Manual evaluation dataset of CheckThat! Lab at CLEF 2024 Task 6: Robustness of Credibility Assessment with Adversarial Examples (InCrediblAE) to assess semantic similarities between adversarial samples and the original samples. Each sample pair is judged by at least two annotators, and a third annotator is invited if there is a conflict between the two annotators.
- README.md: This file
- InCrediblAE_Manual_Evaluation_Dataset.csv: Anonymised Manual Evaluation Dataset
- LICENSE: License file CC0 1.0 Universal
- adversarial_samples: adversarial samples submitted by task paticipants
- original_samples: original example from Fack-checking task (the data from the FEVER shared task https://arxiv.org/abs/1811.10971v1)
- annotator1_stance: semantic similarities stance from annotator 1 (0: Preserve the Meaning, 1: Change the Meaning, 2: No sense)
- annotator1_confidence: confidence from annotator 1 (5:very confidnt, 1:not condident)
- annotator2_stance: semantic similarities stance from annotator 2 (0: Preserve the Meaning, 1: Change the Meaning, 2: No sense)
- annotator2_confidence: confidence from annotator 2 (5:very confidnt, 1:not condident)
- annotator3_stance: semantic similarities stance from annotator 3 (0: Preserve the Meaning, 1: Change the Meaning, 2: No sense)
- annotator3_confidence: confidence from annotator 3 (5:very confidnt, 1:not condident)
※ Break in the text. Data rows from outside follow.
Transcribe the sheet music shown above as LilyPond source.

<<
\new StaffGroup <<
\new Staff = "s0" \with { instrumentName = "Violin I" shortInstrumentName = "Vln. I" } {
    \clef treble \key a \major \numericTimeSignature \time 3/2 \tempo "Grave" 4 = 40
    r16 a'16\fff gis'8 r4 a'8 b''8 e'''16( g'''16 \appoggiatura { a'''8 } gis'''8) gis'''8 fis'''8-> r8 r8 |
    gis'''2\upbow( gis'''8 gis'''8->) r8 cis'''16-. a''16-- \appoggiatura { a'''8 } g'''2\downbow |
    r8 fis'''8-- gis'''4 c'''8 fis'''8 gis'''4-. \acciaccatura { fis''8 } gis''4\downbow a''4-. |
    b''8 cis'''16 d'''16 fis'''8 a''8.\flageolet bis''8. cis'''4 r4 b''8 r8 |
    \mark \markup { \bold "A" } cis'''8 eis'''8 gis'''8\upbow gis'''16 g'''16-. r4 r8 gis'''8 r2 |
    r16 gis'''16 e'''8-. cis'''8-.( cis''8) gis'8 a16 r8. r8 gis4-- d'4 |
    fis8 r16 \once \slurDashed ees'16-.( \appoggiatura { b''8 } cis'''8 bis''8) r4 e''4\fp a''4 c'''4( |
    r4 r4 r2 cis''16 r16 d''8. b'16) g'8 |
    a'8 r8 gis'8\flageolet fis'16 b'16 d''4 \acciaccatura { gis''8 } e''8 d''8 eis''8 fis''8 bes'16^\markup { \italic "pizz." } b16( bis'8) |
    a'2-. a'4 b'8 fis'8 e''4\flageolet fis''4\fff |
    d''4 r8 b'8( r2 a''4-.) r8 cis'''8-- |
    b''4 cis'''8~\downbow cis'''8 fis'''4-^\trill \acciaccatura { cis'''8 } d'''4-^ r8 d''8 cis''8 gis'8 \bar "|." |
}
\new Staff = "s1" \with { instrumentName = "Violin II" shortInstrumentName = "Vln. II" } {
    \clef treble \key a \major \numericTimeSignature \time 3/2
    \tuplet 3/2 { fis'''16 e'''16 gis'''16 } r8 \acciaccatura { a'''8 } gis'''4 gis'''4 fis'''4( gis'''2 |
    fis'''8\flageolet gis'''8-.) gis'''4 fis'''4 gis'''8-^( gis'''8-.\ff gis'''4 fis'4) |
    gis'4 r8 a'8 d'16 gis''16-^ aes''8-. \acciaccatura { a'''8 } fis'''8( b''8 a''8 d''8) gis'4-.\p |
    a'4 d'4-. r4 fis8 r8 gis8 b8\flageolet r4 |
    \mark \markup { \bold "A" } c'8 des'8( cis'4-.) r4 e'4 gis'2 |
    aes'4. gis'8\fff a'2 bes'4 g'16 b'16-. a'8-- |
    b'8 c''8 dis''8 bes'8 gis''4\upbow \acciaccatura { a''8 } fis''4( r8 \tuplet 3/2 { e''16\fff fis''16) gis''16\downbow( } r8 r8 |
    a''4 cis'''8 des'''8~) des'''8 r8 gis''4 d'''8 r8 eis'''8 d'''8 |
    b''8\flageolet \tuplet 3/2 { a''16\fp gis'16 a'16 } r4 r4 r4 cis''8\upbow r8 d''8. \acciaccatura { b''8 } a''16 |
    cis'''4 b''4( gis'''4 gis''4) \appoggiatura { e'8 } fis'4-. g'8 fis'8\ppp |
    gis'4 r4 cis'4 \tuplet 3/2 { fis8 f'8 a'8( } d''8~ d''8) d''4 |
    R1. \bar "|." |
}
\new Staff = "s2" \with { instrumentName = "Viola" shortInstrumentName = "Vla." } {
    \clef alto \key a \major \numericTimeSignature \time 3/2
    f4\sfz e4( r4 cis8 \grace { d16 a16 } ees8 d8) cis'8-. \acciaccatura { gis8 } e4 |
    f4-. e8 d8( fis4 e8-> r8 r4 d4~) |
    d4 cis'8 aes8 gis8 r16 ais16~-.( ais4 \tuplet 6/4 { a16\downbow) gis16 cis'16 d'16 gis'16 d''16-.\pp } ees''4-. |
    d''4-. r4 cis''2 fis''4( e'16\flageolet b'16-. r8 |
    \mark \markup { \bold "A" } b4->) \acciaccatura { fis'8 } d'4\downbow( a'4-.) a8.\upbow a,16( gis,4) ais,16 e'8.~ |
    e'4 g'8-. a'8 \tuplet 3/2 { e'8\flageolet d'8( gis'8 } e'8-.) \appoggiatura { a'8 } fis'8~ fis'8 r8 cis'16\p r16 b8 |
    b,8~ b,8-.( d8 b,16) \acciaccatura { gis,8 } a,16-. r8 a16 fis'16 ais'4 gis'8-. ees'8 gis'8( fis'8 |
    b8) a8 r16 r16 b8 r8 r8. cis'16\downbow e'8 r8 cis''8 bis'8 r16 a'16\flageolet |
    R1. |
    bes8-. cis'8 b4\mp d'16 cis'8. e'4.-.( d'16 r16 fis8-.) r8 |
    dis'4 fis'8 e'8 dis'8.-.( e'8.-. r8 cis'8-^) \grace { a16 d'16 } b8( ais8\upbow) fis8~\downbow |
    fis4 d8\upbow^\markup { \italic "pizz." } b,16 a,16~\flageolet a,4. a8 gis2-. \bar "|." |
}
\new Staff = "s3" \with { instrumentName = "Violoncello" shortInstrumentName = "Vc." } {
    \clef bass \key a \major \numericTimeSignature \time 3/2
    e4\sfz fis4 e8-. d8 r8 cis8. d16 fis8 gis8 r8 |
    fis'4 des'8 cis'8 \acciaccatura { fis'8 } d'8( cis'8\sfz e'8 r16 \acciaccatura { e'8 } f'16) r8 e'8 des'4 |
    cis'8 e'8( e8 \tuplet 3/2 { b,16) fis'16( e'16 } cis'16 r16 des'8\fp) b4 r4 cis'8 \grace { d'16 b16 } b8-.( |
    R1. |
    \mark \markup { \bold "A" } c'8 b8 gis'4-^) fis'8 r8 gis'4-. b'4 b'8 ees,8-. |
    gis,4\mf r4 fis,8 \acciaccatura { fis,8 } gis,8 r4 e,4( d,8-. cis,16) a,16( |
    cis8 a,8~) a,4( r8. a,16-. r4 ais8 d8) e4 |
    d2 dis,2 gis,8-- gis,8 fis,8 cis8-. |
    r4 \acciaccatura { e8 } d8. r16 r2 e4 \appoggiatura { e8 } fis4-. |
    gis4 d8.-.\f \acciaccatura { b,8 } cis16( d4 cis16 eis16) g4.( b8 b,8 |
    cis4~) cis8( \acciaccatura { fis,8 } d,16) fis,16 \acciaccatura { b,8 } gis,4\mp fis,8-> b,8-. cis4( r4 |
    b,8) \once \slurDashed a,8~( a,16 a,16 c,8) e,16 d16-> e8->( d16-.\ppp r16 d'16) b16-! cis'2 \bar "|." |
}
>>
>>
- agreed_labels: Label based on the majority votes
- Preserve the Meaning (0): 318
- Change the Meaning (1): 246
- No sense (2): 116
- Cohen's Kappa = 0.5240984623870923
Przybyła, Piotr, Ben Wu, Alexander Shvets, Yida Mu, Kim Cheng Sheang, Xingyi Song, and Horacio Saggion. "Overview of the CLEF-2024 CheckThat! lab task 6 on robustness of credibility assessment with adversarial examples (incrediblae)." Working Notes of CLEF (2024).